How to manage your business requirements in Jira tickets

business-requirements-in-jira-tickets

Consider the following workflow:

  1. You develop a set of requirements and place them inside a Jira issue. If you work in an agile team, it might be a user story.
  2. The Jira issue is handed off to the development team for implementation.
  3. The development team implements the feature and notifies the QA team to test what they have coded.
  4. The QA executes the tests using their own test scripts and finds that several edge cases aren’t covered.
  5. The issue comes back to the development team with the request to add missing pieces.
  6. They fix the problem and it passes the QA tests.
  7. The issue moves to the business analyst or product owner for acceptance testing.
  8. It turns out that the acceptance tests documented, cover one more case that wasn’t implemented.
  9. The issue goes back once again to the developers so that they can fill another software hole…

 

Sounds familiar? If it does, it likely means that your team is not working in the most effective way and they will benefit from introducing specification by example in their workflow.

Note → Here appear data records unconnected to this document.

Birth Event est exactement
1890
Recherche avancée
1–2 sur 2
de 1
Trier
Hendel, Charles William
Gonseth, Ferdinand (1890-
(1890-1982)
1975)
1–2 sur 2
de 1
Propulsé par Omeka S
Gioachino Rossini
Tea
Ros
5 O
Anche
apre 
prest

Specification by example is a technique used in agile methodologies to define business requirements by illustrating them using realistic examples instead of abstract statements, such as user stories.

 

Business requirement - table 1

 

So, do I just replace all my business requirements and user stories with specification by example? 

No, not really. Both are useful but in different contexts and times. User stories are great for quickly capturing a new business requirement that arose during the sprint review, or customer interview, for instance. They are great when it comes to keeping the business requirements goal-oriented and at a high-level. However, the closer you get to actually implementing that idea, the more details you need. Acceptance criteria, test scripts, acceptance tests, and more. That’s when a specification by example comes to play and helps you reach the level of precision critical for the development team to successfully bring the idea to life.

 

Specification by example in Jira

With Jira, you can embrace the benefits of specification by example, which are: increased transparency and clarity in terms of who does what in the project.

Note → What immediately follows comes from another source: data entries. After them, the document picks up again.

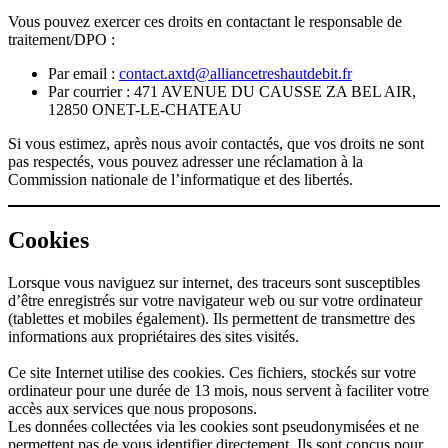
Vous pouvez exercer ces droits en contactant le responsable de
traitement/DPO :
Par email :
contact.axtd@alliancetreshautdebit.fr
Par courrier : 471 AVENUE DU CAUSSE ZA BEL AIR,
12850 ONET-LE-CHATEAU
Si vous estimez, après nous avoir contactés, que vos droits ne sont
pas respectés, vous pouvez adresser une réclamation à la
Commission nationale de l’informatique et des libertés.
Cookies
Lorsque vous naviguez sur internet, des traceurs sont susceptibles
d’être enregistrés sur votre navigateur web ou sur votre ordinateur
(tablettes et mobiles également). Ils permettent de transmettre des
informations aux propriétaires des sites visités.
Ce site Internet utilise des cookies. Ces fichiers, stockés sur votre
ordinateur pour une durée de 13 mois, nous servent à faciliter votre
accès aux services que nous proposons.
Les données collectées via les cookies sont pseudonymisées et ne
permettent pas de vous identifier directement. Ils sont conçus pour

Too often teams choose to track business requirements, development and testing separately – a couple of Jira issues, spreadsheets, external tools, notes, and more. Everything scattered and impossible to find. Such a mess can be caused by various, trivial reasons such as lack of coordination, knowledge of tools, or being attached to a certain way of working. This leads the team to have details concerning a single feature in multiple places, which is certainly not healthy and does not contribute to the team working at their highest capacity.

Instead, you can teach all of the involved parties to keep the details in a single place. It can be as simple as putting the user story, acceptance criteria, and test scripts directly in the description field of a single Jira issue and asking the team to use and update the requirements there. That way you ensure everyone is always on the same page and on top of all the updates that were made to any set of details. Moreover, you will avoid situations where the Jira issue bounces amongst the development team, QA, product owner, business analyst, and stakeholders, because they weren’t aware of all of the requirements beforehand.

If you need more advanced tools that will additionally support the team, automate some of the work and provide more reporting, you can also browse the Atlassian Marketplace for apps that promote transparency and allow the implementation of the specification by example. Use one of the available checklists apps to track the Definition of Done and Acceptance Criteria directly in your Jira issues. Some of the test management tools also allow you to display the test scripts inside the Jira issues.

 

specbyexample image

 

The above shows how you can utilize Multiple Checklists for Jira and QAlity Plus – Test Management for Jira from the Atlassian Marketplace to introduce specification by example.

 

Summary

Specification by example is a useful technique if you have several people involved in software development. It can save the team a lot of time on unnecessary rework caused by the lack of transparency. The technique does not replace user stories. It’s a way of providing implementation details that are needed when the issue is being refined. The crucial part is having everyone on the team keep the requirements and details in a single place so that no one misses any updates and changes. But the benefits of a single source of all knowledge go beyond merely informative perks. Team members getting easy access to a broader variety of project aspects can start discussions and bring their communication to the next level. Great ideas and even better solutions require productive dialog, no doubt. Making your Jira issue a platform for opinion exchange adds value and creates opportunities to come up with quality ideas on a daily basis.